Il s'agit bien sûr de moyenne, comme le souligne l'institut. Si 2/3 des ménages les plus pauvres- appartenant au premier vingtile- voient leur revenu disponible augmenter de 1.000 euros, le tiers restant le voit en revanche reculer de 600 euros, notamment à cause de la baisse de l'aide au logement et des prestations familiales.
«Si les pertes moyennes de revenu disponible restent modérées pour les ménages dont le niveau de vie est inférieur au 14e vingtile, elles sont significatives pour les ménages appartenant aux 35% les plus aisés. En moyenne, ceux-ci ont vu leur revenu disponible amputé de 1.900 euros du fait des mesures nouvelles. Cette perte est de 600 euros en moyenne pour les ménages du 14e vingtile et atteint 2.370 euros pour le 19e vingtile et 5.640 euros pour les 5% de ménages les plus aisés», notent les auteurs du rapport.
Du côté du gouvernement, on justifie l'importance des prélèvements fiscaux en France par la qualité des services publics, fustigeant ceux qui remettent en cause le sacro-saint consentement à l'impôt, comme ces commerçants qui appellent à ne plus prélever la TVA durant le mois de décembre.
«On doit expliquer aux gens ce qu'il y a en face de leur argent. Si personne n'en fait la pédagogie, nous finissons tous par croire que l'école, c'est normal que ce soit gratuit, que l'hôpital ce soit pour —beaucoup- gratuit […] que c'est normal que ce soit la collectivité qui paye.»

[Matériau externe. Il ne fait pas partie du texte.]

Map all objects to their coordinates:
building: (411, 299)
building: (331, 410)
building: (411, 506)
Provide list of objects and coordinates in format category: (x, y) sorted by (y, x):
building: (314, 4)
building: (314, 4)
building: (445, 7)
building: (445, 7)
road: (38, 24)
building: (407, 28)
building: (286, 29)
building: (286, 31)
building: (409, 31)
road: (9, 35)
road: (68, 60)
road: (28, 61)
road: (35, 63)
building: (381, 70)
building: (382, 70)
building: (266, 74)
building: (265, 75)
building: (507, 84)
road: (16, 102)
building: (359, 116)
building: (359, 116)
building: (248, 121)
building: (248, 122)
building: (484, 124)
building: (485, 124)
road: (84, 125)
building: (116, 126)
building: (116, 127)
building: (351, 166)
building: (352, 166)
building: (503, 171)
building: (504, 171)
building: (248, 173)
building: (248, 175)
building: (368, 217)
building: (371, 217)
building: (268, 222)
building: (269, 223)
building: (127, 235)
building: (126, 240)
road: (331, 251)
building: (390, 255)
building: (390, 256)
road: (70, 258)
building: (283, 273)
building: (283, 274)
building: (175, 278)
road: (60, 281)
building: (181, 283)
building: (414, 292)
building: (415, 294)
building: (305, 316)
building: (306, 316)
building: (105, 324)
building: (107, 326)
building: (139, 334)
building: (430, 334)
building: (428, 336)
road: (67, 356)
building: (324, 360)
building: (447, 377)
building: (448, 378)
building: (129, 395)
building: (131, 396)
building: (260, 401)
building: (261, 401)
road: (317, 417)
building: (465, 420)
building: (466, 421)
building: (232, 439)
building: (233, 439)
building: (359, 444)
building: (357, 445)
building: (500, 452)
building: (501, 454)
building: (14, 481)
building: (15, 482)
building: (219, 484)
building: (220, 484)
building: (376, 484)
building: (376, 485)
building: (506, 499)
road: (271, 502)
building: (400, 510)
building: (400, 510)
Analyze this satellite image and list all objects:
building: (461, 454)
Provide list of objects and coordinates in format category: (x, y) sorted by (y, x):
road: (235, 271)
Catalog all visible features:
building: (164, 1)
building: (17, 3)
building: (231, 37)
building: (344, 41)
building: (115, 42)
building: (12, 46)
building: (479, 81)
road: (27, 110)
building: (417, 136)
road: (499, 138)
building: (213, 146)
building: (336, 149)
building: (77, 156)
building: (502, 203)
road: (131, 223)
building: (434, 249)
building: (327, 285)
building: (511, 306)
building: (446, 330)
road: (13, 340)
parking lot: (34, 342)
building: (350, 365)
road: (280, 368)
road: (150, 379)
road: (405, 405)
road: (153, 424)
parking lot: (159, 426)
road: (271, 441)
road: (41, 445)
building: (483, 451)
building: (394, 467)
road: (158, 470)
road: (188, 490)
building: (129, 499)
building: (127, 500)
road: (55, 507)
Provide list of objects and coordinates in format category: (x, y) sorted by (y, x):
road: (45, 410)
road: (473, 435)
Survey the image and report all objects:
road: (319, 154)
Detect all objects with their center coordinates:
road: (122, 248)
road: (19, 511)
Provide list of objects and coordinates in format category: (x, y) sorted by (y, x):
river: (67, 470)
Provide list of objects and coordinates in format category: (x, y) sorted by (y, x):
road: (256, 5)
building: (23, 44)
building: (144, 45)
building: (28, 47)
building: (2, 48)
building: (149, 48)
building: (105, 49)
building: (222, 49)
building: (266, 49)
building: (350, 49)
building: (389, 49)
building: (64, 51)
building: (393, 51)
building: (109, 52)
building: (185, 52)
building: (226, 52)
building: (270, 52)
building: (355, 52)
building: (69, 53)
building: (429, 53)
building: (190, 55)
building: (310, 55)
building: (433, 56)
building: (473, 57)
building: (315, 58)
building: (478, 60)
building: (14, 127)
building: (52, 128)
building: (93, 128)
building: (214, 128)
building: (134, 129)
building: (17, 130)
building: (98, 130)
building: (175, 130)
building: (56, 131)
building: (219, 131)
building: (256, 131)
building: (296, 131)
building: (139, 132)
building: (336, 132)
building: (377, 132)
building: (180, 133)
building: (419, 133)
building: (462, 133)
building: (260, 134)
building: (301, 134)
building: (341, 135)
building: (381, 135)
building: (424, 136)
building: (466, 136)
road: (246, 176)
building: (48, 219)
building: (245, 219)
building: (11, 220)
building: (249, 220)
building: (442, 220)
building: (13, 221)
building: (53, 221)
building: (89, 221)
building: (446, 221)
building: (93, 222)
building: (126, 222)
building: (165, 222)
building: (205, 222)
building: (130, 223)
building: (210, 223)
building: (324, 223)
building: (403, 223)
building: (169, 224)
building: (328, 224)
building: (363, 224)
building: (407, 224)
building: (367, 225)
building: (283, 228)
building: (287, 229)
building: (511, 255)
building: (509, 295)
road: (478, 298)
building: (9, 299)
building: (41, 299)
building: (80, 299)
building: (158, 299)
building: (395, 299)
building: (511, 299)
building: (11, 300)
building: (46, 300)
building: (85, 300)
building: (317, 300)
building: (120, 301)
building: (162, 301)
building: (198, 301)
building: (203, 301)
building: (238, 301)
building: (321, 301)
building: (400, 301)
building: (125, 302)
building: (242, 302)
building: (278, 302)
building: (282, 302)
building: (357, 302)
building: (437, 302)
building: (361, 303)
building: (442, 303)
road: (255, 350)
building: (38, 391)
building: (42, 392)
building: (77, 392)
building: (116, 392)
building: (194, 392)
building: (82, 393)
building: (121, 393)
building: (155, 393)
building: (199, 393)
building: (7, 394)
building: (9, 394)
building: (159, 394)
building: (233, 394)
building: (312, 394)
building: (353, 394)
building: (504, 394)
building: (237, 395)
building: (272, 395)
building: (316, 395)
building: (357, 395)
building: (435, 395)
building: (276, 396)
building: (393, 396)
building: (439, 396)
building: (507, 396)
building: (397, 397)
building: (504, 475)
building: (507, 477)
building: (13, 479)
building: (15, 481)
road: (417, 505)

Pas forcément la plus pertinente des lignes de défense, car de même que la répartition des richesses entre les ménages n'est pas homogène, celles des services publics ou services sociaux dans les territoires ne l'est pas non plus, en témoigne par exemple la fermeture de nombreux services publics (gare, postes, hôpitaux, maternités, etc.) dans des villes petites ou moyennes ou la formation de déserts médicaux.
Ce chiffre reste cependant moindre que dans le département voisin de l'Yonne, où la densité médicale s'est effondrée de 16,7%, suivi de l'Indre et du Cher, avec respectivement 15,7% et 14,8% de médecins en moins.
Une inégalité qui renforce le sentiment qu'au final, certains Français n'en ont pas pour leur argent, tout particulièrement ceux vivant en dehors des grandes métropoles et qui sont confronté à la diminution des services publics.
«Les Américains, dont la colère était renforcée par l'absence de représentation, ont déclenché une sécession contre l'Empire britannique quand ils n'étaient fiscalisés qu'à hauteur d'un ou deux pour cent de leurs revenus environ. Selon l'historien François Hincker, les Français se voyaient quant à eux confisquer annuellement un peu plus de dix-huit jours de travail par la monarchie à la veille de la Révolution française.»
Avançant une étude de l'Institut économique Molinari publiée en juillet 2018, Ferghane Azihari souligne que le salarié moyen en France est aujourd'hui «exproprié» à hauteur de 56,7% de ses revenus, malgré une légère amélioration «liée à la mise en œuvre d'une partie des baisses de charges promises lors de la campagne présidentielle» soulignent les auteurs de l'étude. Ainsi, l'analyste estime qu'on ne parle plus d'une France championne d'Europe de la fiscalité, mais championne du monde.